1. 10
  1.  

  2. 2

    All valid points, in the most general case. For any kind of ‘production’ system which could handle unknown data or format variants, there are plenty of good libraries out there, and it would be irresponsible not to use them.

    But… for disposable scripts to process known-boring CSV data, I think it’s usually fine to just read lines and split on commas. I do that a lot, and I’ve never regretted it. On the other hand, I’ve often regretted overcomplicating otherwise simple programs by adding unused generality.

    1. 2

      I have no idea why tab-separated files are not more popular (supported everywhere, including Excel and Google Sheets), it solves a lot of problems around custom importers (ie. you can now even just use awk) as most datasets do not include tab or newlines in their values.

      1. 2

        There are a couple issues with tabs:

        • It’s not always clear whether a character is a tab or a space.
        • Most programming editors support converting tabs to spaces and this option is often enabled.

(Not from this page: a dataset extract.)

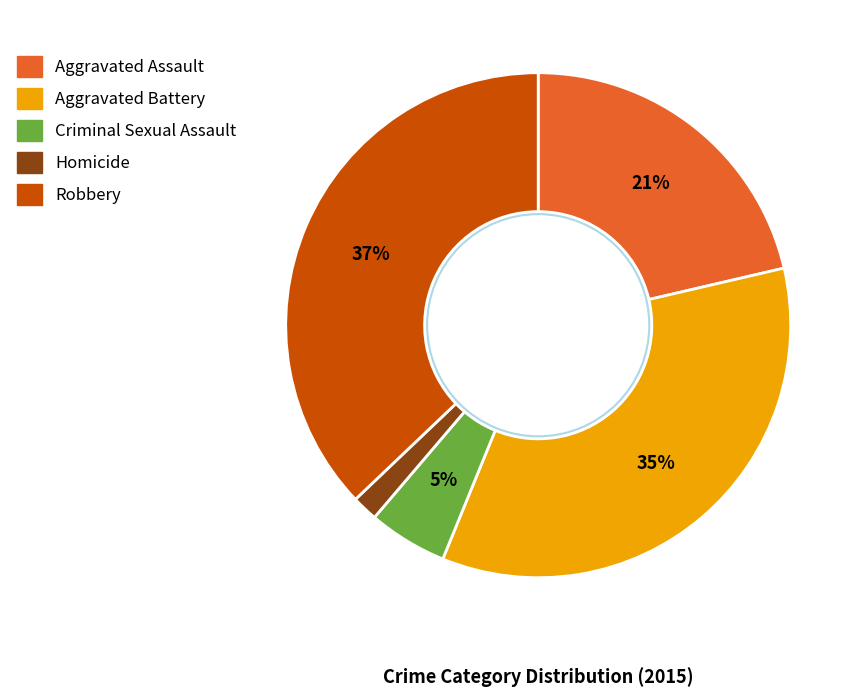

Which slice is the smallest?

Homicide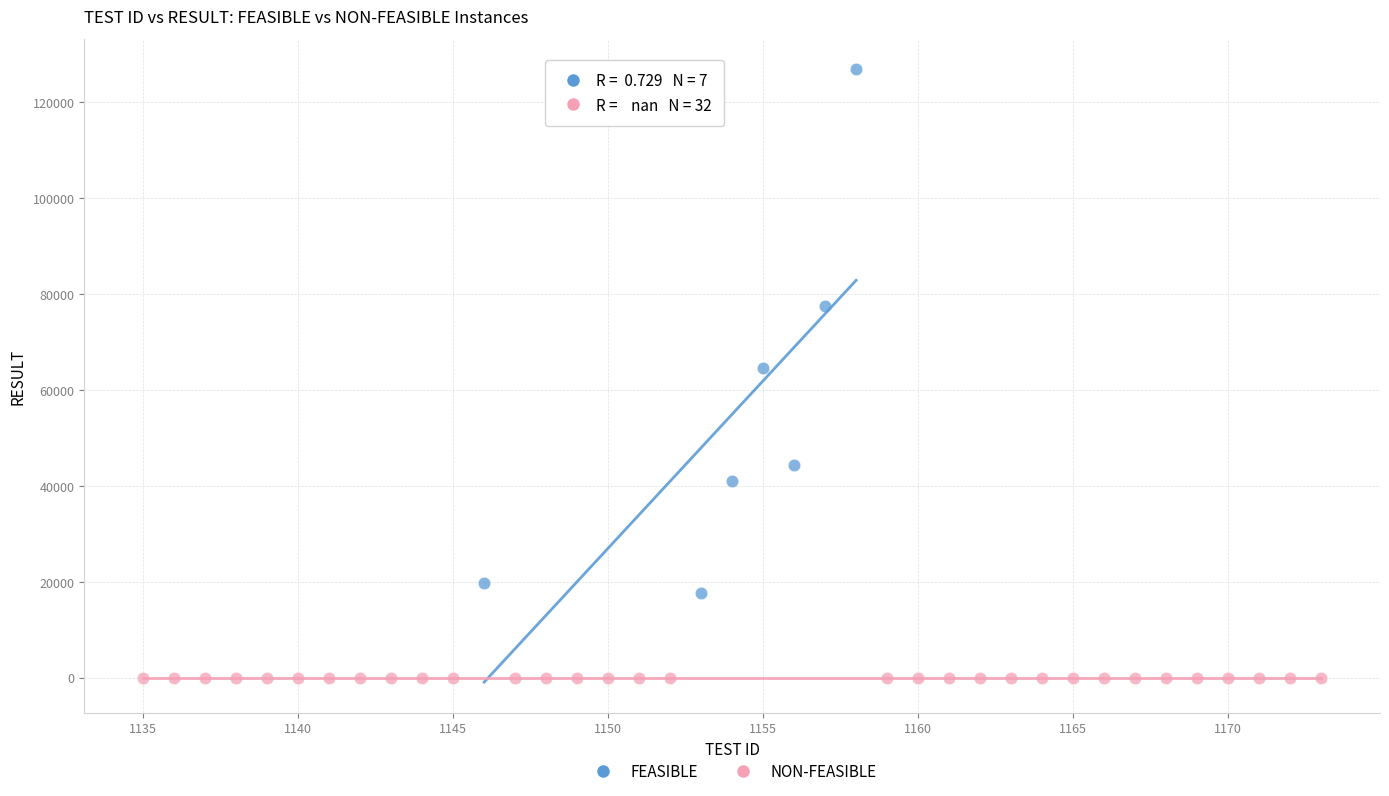

Which series contains the lowest Y value?

NON-FEASIBLE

        If you can choose the format then pipe (|) delimiters are often a good option.
        Pipes are much rarer than newlines or tabs.

        1. 1

          wot?! This is about data ingestion between tools, not manually editing a CSV file in a text editor.

          1. 2

            CSV files are opened and edited manually all the time in real life.

        2. 2

          By extension, I suppose ascii-separated values would be even better.

          But, hey, network effect strikes again. I’m not gonna tell data producers how to format their products. When in Rome, etc.